Long dusty fingers lined in deep creases with the kind of dirt that no amount of lather or effort can wash clean, pinched a cigarette between two wooden fingernails as he strode across the craggy asphalt. It was still day, but only by the slimmest definition for the sun was swallowed by the horizon leaving behind traces of a warm spectrum. Oranges, pinks, and then, above that, red and purple and, across his view, directly ahead, the black of the evening.
He’d been walking for too long and this was the last smoke from a pack bought in a nameless town of dust back on yesterday’s forward march. Nothing appeared on the horizon but the seamless dark, so this would be his last butt for a decent spell. The idea didn’t sit well with him. There were countless nights behind him like this, where he would set down his knapsack and curl under the unflinching spark of the the stars as the cold sunk into his still, aching form – no dim orange glow from the tip of a smoke to answer the shine of his celestial cousins. Instead, the open black would swallow him, but he didn’t mind this, or the cold or the quick glances from the Heavens as they swirl in beautiful disinterest above. He felt small in those moments, yes, but not in desperate need of much beyond another smoke to guide him into his only rest, that slumber where he rejoined the earth.
He would awake at dawn, light turning the backs of his eyelids red and his first waking moments would be shaded light blue, as if overnight the world had been turned pale and flooded by the endless indigo of the sky. But that was ahead of him a piece, and there was still a chance a driver might stop to offer him a rest and conversation . It was admittedly an unlikely oasis on this desolate stretch of dry country, where even a passing cloud was a desert flower in bloom vibrantly, quickly, gone. All that seemed alive around him were those lights above, the firmament of unforgiving attention to time, discipline and constant movement. We live and die under this indifference, love and dream and search desperately for meaning by staring at them for centuries; posing questions, dancing, crying and hoping. Yet they move as he does on this road, the path determined and unimaginable, but progress made each day regardless.
Now it was dark with only the barest hint of purple still embracing the land behind him and it didn’t matter.
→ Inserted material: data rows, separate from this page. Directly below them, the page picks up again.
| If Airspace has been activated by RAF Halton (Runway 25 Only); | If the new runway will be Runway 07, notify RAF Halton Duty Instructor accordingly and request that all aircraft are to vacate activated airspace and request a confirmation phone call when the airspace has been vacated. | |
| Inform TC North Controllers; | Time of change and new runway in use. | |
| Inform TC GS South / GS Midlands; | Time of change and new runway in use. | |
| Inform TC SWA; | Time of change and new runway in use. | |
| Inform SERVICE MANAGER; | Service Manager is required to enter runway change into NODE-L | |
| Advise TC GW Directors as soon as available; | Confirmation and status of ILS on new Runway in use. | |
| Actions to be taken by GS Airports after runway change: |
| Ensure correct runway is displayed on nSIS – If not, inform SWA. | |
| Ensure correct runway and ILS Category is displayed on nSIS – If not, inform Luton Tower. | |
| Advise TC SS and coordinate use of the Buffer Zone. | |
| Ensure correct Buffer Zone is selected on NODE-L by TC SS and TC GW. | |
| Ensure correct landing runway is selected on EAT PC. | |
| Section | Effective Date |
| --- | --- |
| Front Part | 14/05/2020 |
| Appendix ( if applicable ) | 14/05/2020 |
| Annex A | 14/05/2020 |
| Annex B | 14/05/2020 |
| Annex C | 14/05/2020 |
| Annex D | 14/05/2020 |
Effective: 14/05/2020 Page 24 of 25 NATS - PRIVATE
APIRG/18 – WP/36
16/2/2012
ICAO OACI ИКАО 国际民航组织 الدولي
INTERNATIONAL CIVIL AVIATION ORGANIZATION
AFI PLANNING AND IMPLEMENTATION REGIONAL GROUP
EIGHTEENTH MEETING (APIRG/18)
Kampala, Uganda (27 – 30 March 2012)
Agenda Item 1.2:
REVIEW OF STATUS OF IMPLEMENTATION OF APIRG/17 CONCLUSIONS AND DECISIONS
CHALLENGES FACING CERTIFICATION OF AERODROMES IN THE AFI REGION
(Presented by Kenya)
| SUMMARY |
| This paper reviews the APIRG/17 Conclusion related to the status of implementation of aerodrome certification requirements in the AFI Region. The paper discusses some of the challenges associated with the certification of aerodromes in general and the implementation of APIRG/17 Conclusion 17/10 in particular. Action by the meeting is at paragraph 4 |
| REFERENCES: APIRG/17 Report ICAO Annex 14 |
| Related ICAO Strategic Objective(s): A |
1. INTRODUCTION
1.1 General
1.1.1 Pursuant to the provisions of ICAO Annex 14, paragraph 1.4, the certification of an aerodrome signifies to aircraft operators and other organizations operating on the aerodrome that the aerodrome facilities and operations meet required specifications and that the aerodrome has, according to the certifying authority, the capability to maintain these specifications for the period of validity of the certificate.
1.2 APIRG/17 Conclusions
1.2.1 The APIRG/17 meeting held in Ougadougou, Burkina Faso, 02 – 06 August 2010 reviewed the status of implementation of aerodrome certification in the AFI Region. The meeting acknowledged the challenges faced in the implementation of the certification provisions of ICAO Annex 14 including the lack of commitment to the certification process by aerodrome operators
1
The cigarette now gone, the filter flicked somewhere into the past among the stones brought to sandy surface by eons of imperceptible trembling, it lived now with those rocks that had crested to catch a glimpse of the infinite above and would, like them, be reduced to dust by wind and time. He shared no kinship with the stones, beyond an immunity to the cold and his birth from the darkest of places.
A light fell on him from headlights then – his shadow slowly stepping long from the dark – and he turned, wondering if the driver would decide to take him to the next town. Another cigarette would be fine, but it wasn’t required. Nothing was but the next step.